Незадолго до взлета к Жене Рудневой подошла с обиженным лицом Аня Высоцкая.

— Опять у меня неопытный штурман. На такую цель я с ней не пойду, я же сама…

— Постой, с кем ты летишь?

— С Лошмановой. Я хочу с кем-нибудь из «старичков»…

— Ах, Аня, Аня, не могла раньше сказать.

Женя поговорила с командиром эскадрильи Таней Макаровой, но из перетасовок второй эскадрильи ничего не выходило, и тогда ей пришло на ум взять опытного штурмана для Высоцкой из первой эскадрильи.

Летчица Наташа Меклин и ее штурман Галя Докутович уже сидели в своей машине и дожидались сигнала к взлету, когда к самолету, шаря по земле слабым лучиком фонарика, подошла Женя.

— Девбчки, я к вам.

— Слушаем, товарищ штурман полка, — отозвалась Наташа.

Женя объяснила в чем дело, но Галя колебалась:

— Что уж вторая так обеднела, что своего порядочного штурмана не найти?

— Мы все варианты прикинули, ничего не получается. Выручай, Галочка!

— Села, устроилась, место нагрела, а тут вылезай. Только ради тебя, Женюра.

— Высоцкая сегодня не в своей тарелке, нервничает. Ей нужно помочь, чтобы не наделала глупостей, — объясняла Женя на ходу. — А ты как себя чувствуешь, спина не болит?

— Нормально.

На командном пункте к Жене подошла Катя Рябова. Она отозвала Женю в сторону и тихо спросила, наклонившись к ее плечу:

— Ты за Галку не боишься?

— Что ты! Я сама сделала с Высоцкой шесть вылетов и полетела бы сегодня, но мне надо с Рыжковой лететь — у нее еще меньше опыта.

Женя ответила уверенно, однако вопрос Кати ее встревожил. «Почему она так спросила?» — думала Женя, усевшись уже на место штурмана позади Клавы Рыжковой.

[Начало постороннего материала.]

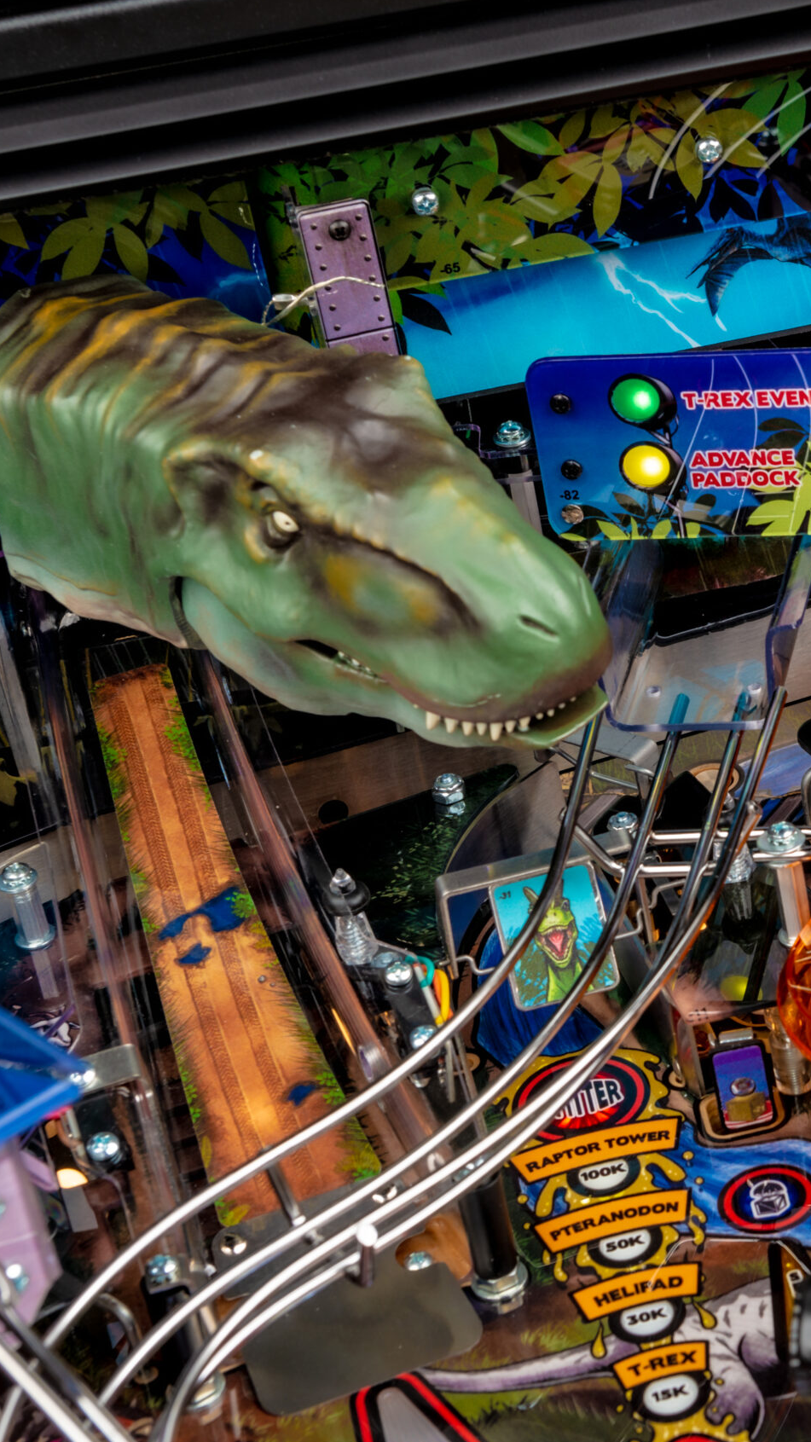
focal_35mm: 92
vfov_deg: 23.2
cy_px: 724
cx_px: 951
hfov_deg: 12.8
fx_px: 3518
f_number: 10
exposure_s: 1/100
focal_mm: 58
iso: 100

Девять экипажей второй эскадрильи взлетели один за другим: Крутова — Саликова, Высоцкая — Докутович, Рогова — Сухорукова, Розанова — Студилина, Полунина — Каширина, Макарова — Белик, Дудина — Водяник, Чечнева — Клюева, Рыжкова — Руднева. Предстояло бомбить скопления живой силы и техники врага близ станиц Киевской, Крымской, Молдаванской.

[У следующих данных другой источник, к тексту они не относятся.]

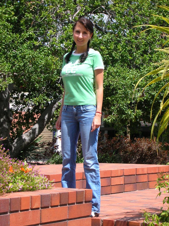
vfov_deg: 18.7
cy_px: 113
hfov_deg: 14.1
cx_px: 84
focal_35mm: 105
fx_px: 685
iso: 50
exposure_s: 1/210
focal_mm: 17.4
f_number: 4.9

Сначала все было привычно: над целью поднялись лучи прожекторов, постояли, колыхнулись и ринулись ловить первый самолет. Прилипли и повели. Второй и третий экипажи шли спокойно, ожидая увидеть вскоре разрывы снарядов и трассирующие очереди зенитных пулеметов, но зенитки молчали. Маленький самолетик поблескивал в лучах, рвался вверх, шарахался в стороны, и казалось, что он привязан к земле широкими белыми лентами, которые натянулись, но не обрываются. Неизвестно отчего, совершенно неожиданно самолет вспыхнул и все же продолжал планировать. Прожектора вели его еще некоторое время и наконец погасли. Пламя приближалось к земле. У самой земли из горящего самолета вылетела красная ракета, и тут же вверх взметнулась яркая масса огня, грянул взрыв. Внизу неторопливо догорали обломки.

И снова включаются прожектора и ловят второй самолет. Все повторяется: поймали, ведут, и снова молчат зенитки. Вдруг откуда-то сбоку к ПО-2 летят губительные светлячки, вспыхивает плоскость. Падает второй самолет, тянутся огненные языки. Секунды, и снова взрыв.

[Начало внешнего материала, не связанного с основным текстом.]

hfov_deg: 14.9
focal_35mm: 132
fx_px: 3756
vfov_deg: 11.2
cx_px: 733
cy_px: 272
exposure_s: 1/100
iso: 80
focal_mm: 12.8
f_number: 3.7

Теперь ясно: в небе патрулирует вражеский истребитель. Прожектора освещают для него цель, и он без помех, как на ученьях, расстреливает тихоходные самолеты. Все, кто летит следом, впервые видят такое, впервые на их глазах горят подруги, горят свои, родные девочки, которых любишь, с которыми столько переговорено, с которыми приходилось ссориться и мириться, которых, кажется, знаешь тысячу лет.